- _WHAT NEEDS TO BE DONE_
Extend the notebook below on scraping Pro Football Reference playoff results, picking up from its last line.

- _TEXT SECTION_

In [None]:
import pandas as pd
import requests
from bs4 import BeautifulSoup

## Web-design
(https://www.pro-football-reference.com/years/) has yearly results under "Year" column.

(https://www.pro-football-reference.com/years/2020/) is the 2020 yearly data, with a table for "Playoff Results" that includes a box score for each game

"Playoff Results" is the 3rd table for each year from 1970 and on. For 1966 through 1969 "Playoff Results" is the 2nd table for each AFL and NFL link

## Function that gets all playoff game url for a given year
Note: pre_merger is a boolean that help selects the appropriate table

In [None]:
def getPlayoffURLs(url, pre_merger):
    reqs = requests.get(url) 
    cleaned = reqs.text.replace("<!--","").replace("--!>","") # remove HTML comments to access tables
    soup = BeautifulSoup(cleaned, 'html.parser')
    table = soup.find_all('table')

- _EXCERPTED DATA_
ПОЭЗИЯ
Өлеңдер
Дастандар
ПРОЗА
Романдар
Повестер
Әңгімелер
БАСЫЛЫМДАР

- _REPLY_
    
    if(pre_merger):
        tbody = table[1].find('tbody')
    else:
        tbody = table[2].find('tbody') 
    
    tr_body = tbody.find_all('tr')
    url_list = []
    prefix = "https://www.pro-football-reference.com"
    
    """box score is the 6th td element out of 8 for each table row
    Get first box score lined up to be #8 and then skip 8 td elements to get the next box score
    If the 6th td element is #8, then 5th=7, 4th=6, 3rd=5, 2nd=4, 1st=3"""
    counter = 3
    for trb in tr_body:
        for td in trb.find_all('td'):
            if(counter % 8 == 0):
                elem = td.find(href=True)
                url_list.append(prefix + elem['href'])
            counter += 1 
    
    return(url_list)

## Function to go through url and return [teams, scores]

In [None]:
def scrapeURL(URL):
    page = requests.get(URL)
    df_list = pd.read_html(page.text) # create a list from the webpage
    df = df_list[0]
    
    # get the team names
    away_team = df["Unnamed: 1"][0]
    home_team = df["Unnamed: 1"][1]
    teams = [away_team, home_team]
    
    # get the scores
    away_scores = [int(df["1"][0]), int(df["2"][0]), int(df["3"][0]), int(df["4"][0])]
    home_scores = [int(df["1"][1]), int(df["2"][1]), int(df["3"][1]), int(df["4"][1])]
    scores = [away_scores, home_scores]
    
    return([teams, scores])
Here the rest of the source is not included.